**Task instructions**: Restate only the tail of the data below, starting at the line that contains "- Problem #393" and including the last line, word for word.

**Data shown**:
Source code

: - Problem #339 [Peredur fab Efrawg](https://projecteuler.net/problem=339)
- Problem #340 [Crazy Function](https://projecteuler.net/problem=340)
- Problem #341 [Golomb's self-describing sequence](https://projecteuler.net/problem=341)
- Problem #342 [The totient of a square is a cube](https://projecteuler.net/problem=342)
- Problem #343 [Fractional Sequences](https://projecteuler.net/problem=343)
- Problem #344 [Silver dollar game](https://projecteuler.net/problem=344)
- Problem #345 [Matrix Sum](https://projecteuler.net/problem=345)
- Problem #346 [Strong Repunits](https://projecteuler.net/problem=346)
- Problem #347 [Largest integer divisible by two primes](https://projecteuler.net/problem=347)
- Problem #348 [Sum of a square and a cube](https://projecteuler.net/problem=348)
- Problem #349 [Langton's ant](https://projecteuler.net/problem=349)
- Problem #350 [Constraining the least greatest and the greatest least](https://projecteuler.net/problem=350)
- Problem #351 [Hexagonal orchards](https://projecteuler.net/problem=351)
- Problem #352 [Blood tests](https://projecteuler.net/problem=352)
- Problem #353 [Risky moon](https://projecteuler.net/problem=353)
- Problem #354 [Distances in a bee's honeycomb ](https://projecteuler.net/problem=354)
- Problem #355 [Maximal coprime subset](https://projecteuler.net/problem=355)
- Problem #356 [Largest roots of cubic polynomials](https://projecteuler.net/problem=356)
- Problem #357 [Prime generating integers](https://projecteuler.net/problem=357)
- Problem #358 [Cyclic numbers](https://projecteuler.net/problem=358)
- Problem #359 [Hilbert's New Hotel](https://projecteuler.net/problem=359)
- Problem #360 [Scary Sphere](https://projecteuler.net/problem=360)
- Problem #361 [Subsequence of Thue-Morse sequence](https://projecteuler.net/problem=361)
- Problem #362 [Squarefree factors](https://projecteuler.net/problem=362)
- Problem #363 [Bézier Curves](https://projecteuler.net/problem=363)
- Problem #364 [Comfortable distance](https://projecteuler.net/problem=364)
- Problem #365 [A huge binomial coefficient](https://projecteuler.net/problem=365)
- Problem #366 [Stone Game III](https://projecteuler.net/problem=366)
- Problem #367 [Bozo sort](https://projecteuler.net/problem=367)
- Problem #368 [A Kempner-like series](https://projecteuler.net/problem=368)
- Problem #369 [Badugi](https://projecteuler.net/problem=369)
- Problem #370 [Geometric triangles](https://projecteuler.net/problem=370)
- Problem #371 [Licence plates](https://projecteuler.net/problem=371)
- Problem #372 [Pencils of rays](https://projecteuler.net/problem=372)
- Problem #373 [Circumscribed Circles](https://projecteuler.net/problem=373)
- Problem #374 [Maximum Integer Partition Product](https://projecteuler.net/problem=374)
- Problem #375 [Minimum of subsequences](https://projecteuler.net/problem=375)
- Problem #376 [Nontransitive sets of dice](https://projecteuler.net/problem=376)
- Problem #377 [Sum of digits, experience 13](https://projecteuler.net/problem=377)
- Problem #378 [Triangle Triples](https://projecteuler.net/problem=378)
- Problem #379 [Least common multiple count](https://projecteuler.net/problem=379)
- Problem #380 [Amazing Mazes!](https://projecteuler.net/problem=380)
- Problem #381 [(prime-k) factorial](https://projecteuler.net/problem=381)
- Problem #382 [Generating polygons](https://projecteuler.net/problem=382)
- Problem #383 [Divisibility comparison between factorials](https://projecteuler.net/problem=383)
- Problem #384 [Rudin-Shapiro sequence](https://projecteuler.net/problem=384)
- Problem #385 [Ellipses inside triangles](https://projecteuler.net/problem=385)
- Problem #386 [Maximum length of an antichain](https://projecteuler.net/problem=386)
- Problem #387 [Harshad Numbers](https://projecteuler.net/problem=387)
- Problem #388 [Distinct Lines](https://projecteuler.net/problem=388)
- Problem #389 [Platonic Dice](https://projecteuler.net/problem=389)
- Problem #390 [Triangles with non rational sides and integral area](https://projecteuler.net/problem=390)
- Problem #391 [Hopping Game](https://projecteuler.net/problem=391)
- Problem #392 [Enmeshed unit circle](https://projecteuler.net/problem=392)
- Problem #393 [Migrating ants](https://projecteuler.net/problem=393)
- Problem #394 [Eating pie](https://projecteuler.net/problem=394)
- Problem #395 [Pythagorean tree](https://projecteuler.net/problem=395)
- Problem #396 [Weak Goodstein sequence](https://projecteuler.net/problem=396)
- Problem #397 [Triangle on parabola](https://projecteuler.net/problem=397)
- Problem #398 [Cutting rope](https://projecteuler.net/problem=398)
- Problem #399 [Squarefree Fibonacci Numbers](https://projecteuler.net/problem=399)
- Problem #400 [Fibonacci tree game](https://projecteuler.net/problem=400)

**Task output**:
- Problem #393 [Migrating ants](https://projecteuler.net/problem=393)
- Problem #394 [Eating pie](https://projecteuler.net/problem=394)
- Problem #395 [Pythagorean tree](https://projecteuler.net/problem=395)
- Problem #396 [Weak Goodstein sequence](https://projecteuler.net/problem=396)
- Problem #397 [Triangle on parabola](https://projecteuler.net/problem=397)
- Problem #398 [Cutting rope](https://projecteuler.net/problem=398)
- Problem #399 [Squarefree Fibonacci Numbers](https://projecteuler.net/problem=399)
- Problem #400 [Fibonacci tree game](https://projecteuler.net/problem=400)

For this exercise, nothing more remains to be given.